### [EXCERPTED PASSAGE]
⁂
What would you do with one year’s paid leave of absence?

That subject line in my email inbox made my heart kick up a notch for just a few seconds one day last week. A quick glance at the sender’s name, however, informed me that the accompanying message wasn’t my current employer offering me the opportunity to take a year off with pay. {sigh}

Even though my budgeted time for dealing with email was limited, I was intrigued. The question was, to some degree, related to the question that has been the focus of my life and of my writing the past several years: “What am I going to do with my new, unexpected life as a widow?”

I was intrigued enough to open the email and read further. I wasn’t surprised that the message had numerous links to videos and workshops and resources. Altogether, they comprised a well-constructed and attractive labyrinth of paths, each leading to the proverbial cheese: an 8-part webinar workshop for a “select number of very special people” (presumably including me) who are ready to “discover the secrets of unlimited wealth through passive income”.

This email, along with the handful of others that had somehow escaped my spam filters, was deleted.
⁂
### [INFORMATION SHOWN]
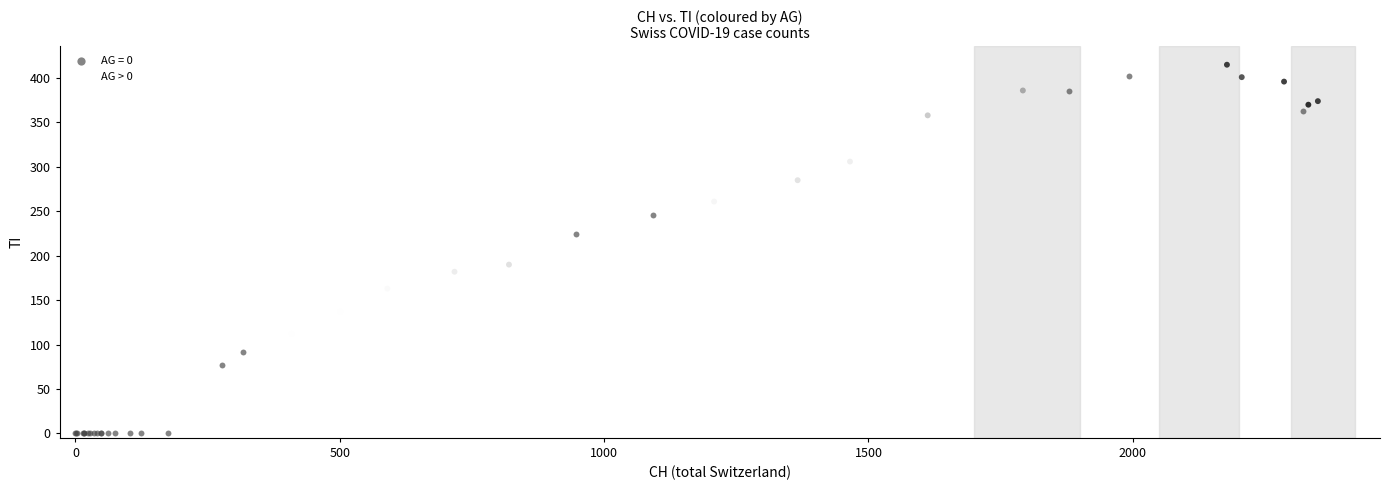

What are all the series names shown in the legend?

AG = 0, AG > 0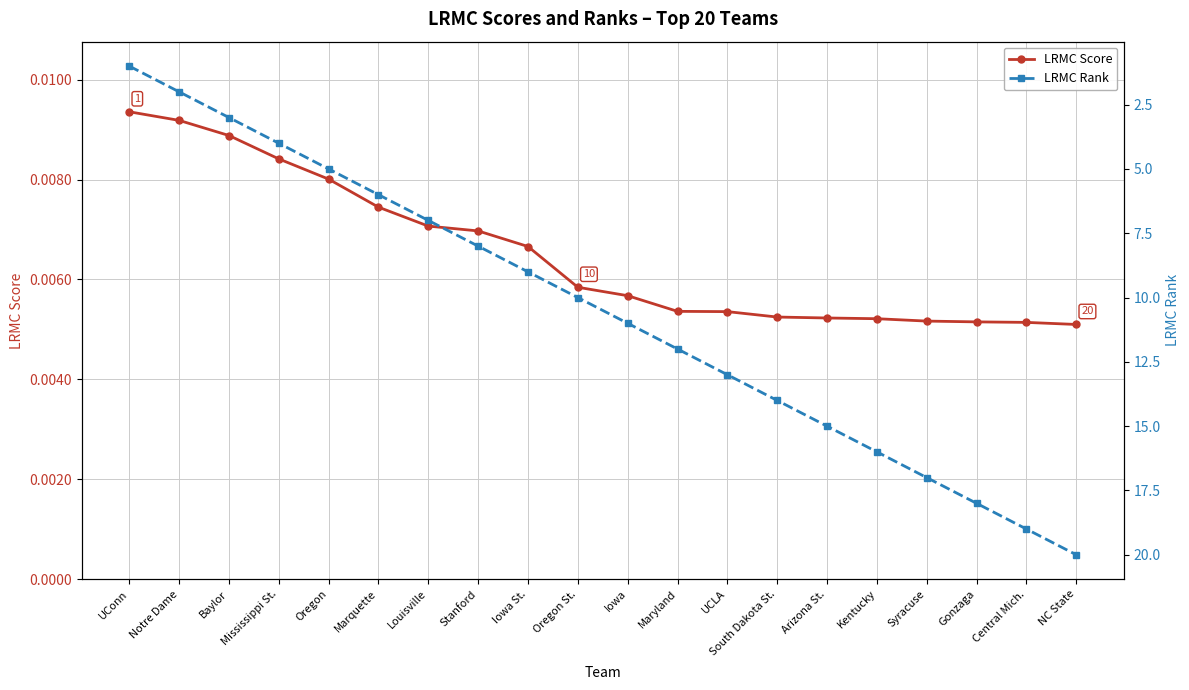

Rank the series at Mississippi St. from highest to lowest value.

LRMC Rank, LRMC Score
⁂
### [REQUIRED ACTION A]
Reproduce verbatim the part of the leave-of-absence essay between "I was intrigued enough" and "filters, was deleted.", inclusive.
### [REQUIRED ACTION B]
Answer these questions about the leave-of-absence essay:
(i) How long a paid leave of absence does the email subject line mention?
(ii) How many parts does the webinar workshop have?
(iii) What happened to the email once the writer had finished reading it?
### [REQUIRED ACTION C]
Continue the leave-of-absence essay from its final sentence.
The data here has no connection to the leave-of-absence essay.

### [TASK OUTPUT A]
I was intrigued enough to open the email and read further. I wasn’t surprised that the message had numerous links to videos and workshops and resources. Altogether, they comprised a well-constructed and attractive labyrinth of paths, each leading to the proverbial cheese: an 8-part webinar workshop for a “select number of very special people” (presumably including me) who are ready to “discover the secrets of unlimited wealth through passive income”.

This email, along with the handful of others that had somehow escaped my spam filters, was deleted.

### [TASK OUTPUT B]
(i) One year.
(ii) Eight parts.
(iii) It was deleted, along with a few others that had escaped the spam filters.

### [TASK OUTPUT C]
The question, however, hovered around the periphery of my mind for days.

I knew what the answer was. It was the same answer that I doggedly gave grade-school teachers when asked, “What do you want to do when you grow up?”

(Well, there was the one time in 1st or 2nd grade that I cheerfully asserted, “Become a nun!” to the surprise of my non-Catholic pastor, who was visiting my parochial-school classroom. But that’s a story for another day.)

What would I do with one year’s paid leave of absence?

I would write.

I would stop dabbling and dancing around and saying I’m a writer and playing at writing and attending conferences. Instead, I would write.

A book.

And so . . . I will.

Alas, I won’t be taking a year’s leave of absence. I won’t be closeting myself in a drafty garrett to write, hunched over my laptop; nor will I retire to a beach cottage where the sound of waves pounding the sandy shore provide a soundtrack to hours of writing fueled by oversized mugs of hot Earl Gray tea.

No, I’ll be here in my small Southeast Missouri home, writing in bits and snatches as my job and other necessities of life allow.

I hope you’ll join me here every Tuesday morning as I sit back with a mug of hot tea (or glass of iced sweet tea once this wretched cold weather is past) and take a break, share how the journey is going, and provide snippets about my work in progress.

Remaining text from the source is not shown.